Here it is, a random Wednesday. I’ve been sick. Coughing myself into a headache of Epic (still managing a Charlie Sheen, despite the fact he’s ruining all Charlie Sheen jokes) Proportions. I was home yesterday, and had every intention of going to work today despite the fact that I coughed the entire night and have a raw throat as a result. However, I exhausted myself taking a shower so I just plopped my ass in the recliner and here I sit. Typing absolutely nothing that even matters to anyone.
Stanley is acting out of sorts with his asshole again. It started a couple of days ago, picky eating and hiding in a corner of the room. Last night I had Kenny take him back to Vet #1, the local dudes, where he got a steroid and a pain med. I am only hoping that it reduces whatever swelling is going on making it difficult for him to poop, and a little more comfortable. He’s better today. He ate some chicken, and is now laying in his usual spot, which is on my lap and half of the computer keyboard. I fear The Worst is coming around the bend, and I HATE The Worst. But at the moment, it’s okay, and I’m focusing on that.
A few other things that have been on my mind/causing me a little anxiety:
I don’t understand my new health care program that I signed up for from work. It’s new to me, and I don’t get it. I don’t know who my coverage is through. I don’t know how to make a doctors appointment, because I don’t know my plan.
I know this sounds stupid – how can I not know my plan? – but it’s changed, and I picked something different than my normal thing because it’s a cheaper monthly out-of-pocket, and I just don’t understand it now.
Also?
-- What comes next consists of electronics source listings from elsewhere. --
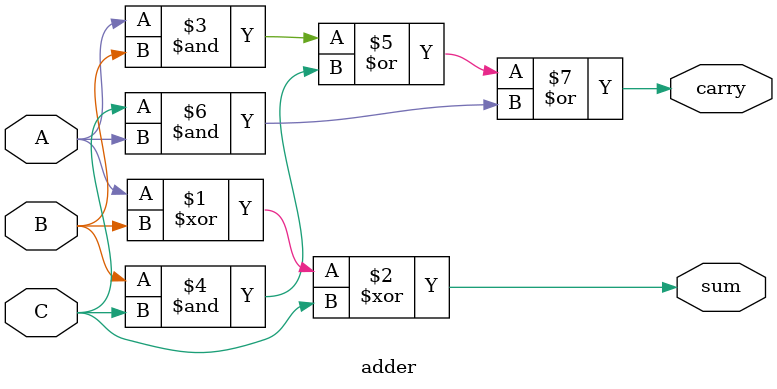
<source format=v>
/* Behavioural Model

inputs outputs
A B C sum carry
0 0 0  0   0
0 0 1  0   1
0 1 0  0   1
0 1 1  1   0
1 0 0  0   1
1 0 1  1   0
1 1 0  1   0
1 1 1  1   1

Hence, 
    Sum = A xor B xor C
    Carry = AB + BC + CA
*/
module adder (
    input A,B,C,
    output sum, carry
);
    assign sum = A ^ B ^ C;             // sum = 1 if 1 time or 3 times ones exist
    assign carry = (A&B)|(B&C)|(C&A);   // carry=1 if 2 time or 3 times ones exist
endmodule
</source>
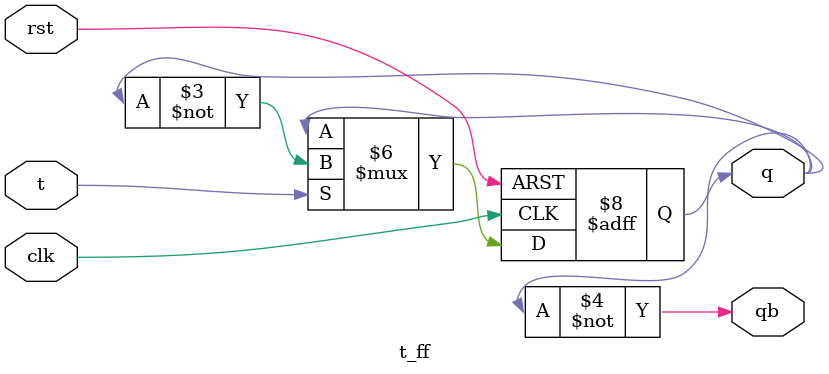
<source format=v>
module asynch_updown(input clk,rst,t,up,output [3:0] q,output [3:0] qb);
  genvar i;
  t_ff t1(.clk(clk),.rst(rst),.t(t),.q(q[0]),.qb(qb[0]));
  generate
    for(i=1;i<4;i++) begin
        t_ff t2(.clk(up?q[i-1]:qb[i-1]),.rst(rst),.t(t),.q(q[i]),.qb(qb[i]));
    end
  endgenerate     
endmodule
module t_ff(input clk,rst,t,output reg q,output qb);
  always@(negedge clk or posedge rst)
    begin
      if(rst)
        q<=1'b0;
      else if(t==0)
        q<=q;
      else
        q<=~q;
    end
  assign qb = ~q;
endmodule
  

</source>
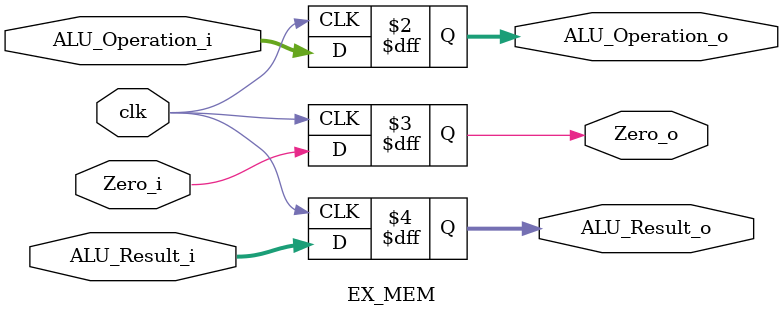
<source format=v>
module EX_MEM 
#(	parameter DATA_WIDTH = 32,
	parameter MEMORY_DEPTH = 256

)
(
	input clk,
	input [3:0]  ALU_Operation_i,
	input 	     Zero_i,
	input [31:0] ALU_Result_i,

	output reg [3:0]  ALU_Operation_o,
	output reg        Zero_o,
	output reg [31:0] ALU_Result_o
	
);

always@(posedge clk)
begin
	ALU_Operation_o = ALU_Operation_i;
	Zero_o = Zero_i;
	ALU_Result_o = ALU_Result_i;
end

endmodule
</source>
I had a health care money thing last year, where I put money into an HSA, but didn’t spend it all, so I think – but am not sure – that I have some money there I could use.
The details of my life are a complete shambles.
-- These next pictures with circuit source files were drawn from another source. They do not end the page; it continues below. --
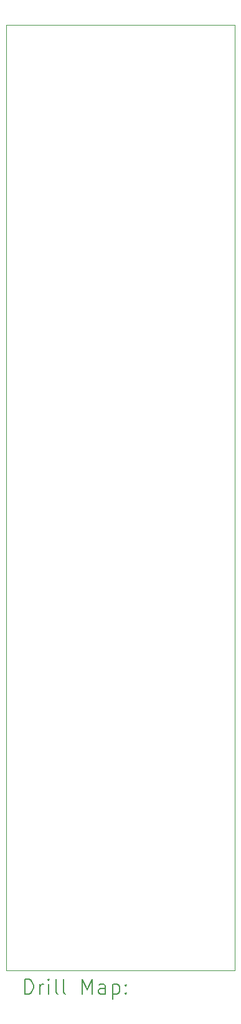
<source format=gbr>
%TF.GenerationSoftware,KiCad,Pcbnew,8.0.5*%
%TF.CreationDate,2024-11-24T11:30:14+01:00*%
%TF.ProjectId,wavefolder-panel,77617665-666f-46c6-9465-722d70616e65,rev?*%
%TF.SameCoordinates,Original*%
%TF.FileFunction,Drillmap*%
%TF.FilePolarity,Positive*%
%FSLAX45Y45*%
G04 Gerber Fmt 4.5, Leading zero omitted, Abs format (unit mm)*
G04 Created by KiCad (PCBNEW 8.0.5) date 2024-11-24 11:30:14*
%MOMM*%
%LPD*%
G01*
G04 APERTURE LIST*
%ADD10C,0.100000*%
%ADD11C,0.200000*%
G04 APERTURE END LIST*
D10*
X5000000Y-5000000D02*
X8110000Y-5000000D01*
X8110000Y-17850000D01*
X5000000Y-17850000D01*
X5000000Y-5000000D01*
D11*
X5255777Y-18166484D02*
X5255777Y-17966484D01*
X5255777Y-17966484D02*
X5303396Y-17966484D01*
X5303396Y-17966484D02*
X5331967Y-17976008D01*
X5331967Y-17976008D02*
X5351015Y-17995055D01*
X5351015Y-17995055D02*
X5360539Y-18014103D01*
X5360539Y-18014103D02*
X5370063Y-18052198D01*
X5370063Y-18052198D02*
X5370063Y-18080770D01*
X5370063Y-18080770D02*
X5360539Y-18118865D01*
X5360539Y-18118865D02*
X5351015Y-18137912D01*
X5351015Y-18137912D02*
X5331967Y-18156960D01*
X5331967Y-18156960D02*
X5303396Y-18166484D01*
X5303396Y-18166484D02*
X5255777Y-18166484D01*
X5455777Y-18166484D02*
X5455777Y-18033150D01*
X5455777Y-18071246D02*
X5465301Y-18052198D01*
X5465301Y-18052198D02*
X5474824Y-18042674D01*
X5474824Y-18042674D02*
X5493872Y-18033150D01*
X5493872Y-18033150D02*
X5512920Y-18033150D01*
X5579586Y-18166484D02*
X5579586Y-18033150D01*
X5579586Y-17966484D02*
X5570063Y-17976008D01*
X5570063Y-17976008D02*
X5579586Y-17985531D01*
X5579586Y-17985531D02*
X5589110Y-17976008D01*
X5589110Y-17976008D02*
X5579586Y-17966484D01*
X5579586Y-17966484D02*
X5579586Y-17985531D01*
X5703396Y-18166484D02*
X5684348Y-18156960D01*
X5684348Y-18156960D02*
X5674824Y-18137912D01*
X5674824Y-18137912D02*
X5674824Y-17966484D01*
X5808158Y-18166484D02*
X5789110Y-18156960D01*
X5789110Y-18156960D02*
X5779586Y-18137912D01*
X5779586Y-18137912D02*
X5779586Y-17966484D01*
X6036729Y-18166484D02*
X6036729Y-17966484D01*
X6036729Y-17966484D02*
X6103396Y-18109341D01*
X6103396Y-18109341D02*
X6170062Y-17966484D01*
X6170062Y-17966484D02*
X6170062Y-18166484D01*
X6351015Y-18166484D02*
X6351015Y-18061722D01*
X6351015Y-18061722D02*
X6341491Y-18042674D01*
X6341491Y-18042674D02*
X6322443Y-18033150D01*
X6322443Y-18033150D02*
X6284348Y-18033150D01*
X6284348Y-18033150D02*
X6265301Y-18042674D01*
X6351015Y-18156960D02*
X6331967Y-18166484D01*
X6331967Y-18166484D02*
X6284348Y-18166484D01*
X6284348Y-18166484D02*
X6265301Y-18156960D01*
X6265301Y-18156960D02*
X6255777Y-18137912D01*
X6255777Y-18137912D02*
X6255777Y-18118865D01*
X6255777Y-18118865D02*
X6265301Y-18099817D01*
X6265301Y-18099817D02*
X6284348Y-18090293D01*
X6284348Y-18090293D02*
X6331967Y-18090293D01*
X6331967Y-18090293D02*
X6351015Y-18080770D01*
X6446253Y-18033150D02*
X6446253Y-18233150D01*
X6446253Y-18042674D02*
X6465301Y-18033150D01*
X6465301Y-18033150D02*
X6503396Y-18033150D01*
X6503396Y-18033150D02*
X6522443Y-18042674D01*
X6522443Y-18042674D02*
X6531967Y-18052198D01*
X6531967Y-18052198D02*
X6541491Y-18071246D01*
X6541491Y-18071246D02*
X6541491Y-18128389D01*
X6541491Y-18128389D02*
X6531967Y-18147436D01*
X6531967Y-18147436D02*
X6522443Y-18156960D01*
X6522443Y-18156960D02*
X6503396Y-18166484D01*
X6503396Y-18166484D02*
X6465301Y-18166484D01*
X6465301Y-18166484D02*
X6446253Y-18156960D01*
X6627205Y-18147436D02*
X6636729Y-18156960D01*
X6636729Y-18156960D02*
X6627205Y-18166484D01*
X6627205Y-18166484D02*
X6617682Y-18156960D01*
X6617682Y-18156960D02*
X6627205Y-18147436D01*
X6627205Y-18147436D02*
X6627205Y-18166484D01*
X6627205Y-18042674D02*
X6636729Y-18052198D01*
X6636729Y-18052198D02*
X6627205Y-18061722D01*
X6627205Y-18061722D02*
X6617682Y-18052198D01*
X6617682Y-18052198D02*
X6627205Y-18042674D01*
X6627205Y-18042674D02*
X6627205Y-18061722D01*
M02*

</source>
I need to make a gyno appointment. It’s been so long (again) that the health care place sent me letters about going and getting my snatch and boobies checked out. I thought I would do that today, while I sit here, but can’t seem to get it figured out.
2/ The House. We started re-arranging it over the weekend, but didn’t finish and now it, too, is in a shambles. I’m too much out of sorts to do anything other than look around at it all for the past 2 days.
3/ Money. Worried about it, always seem to be stretched a little too tight. How can I make a decent living, but be living so week-to-week? It stinks. I squander, I know, but not really. I think I have too much allocated to my 401k, out of fear of having to be a Denny’s Waitress when I’m 65. Always a trade-off somewhere.
That’s all. Not winning, or even mildly amusing. I’ve got no wit today.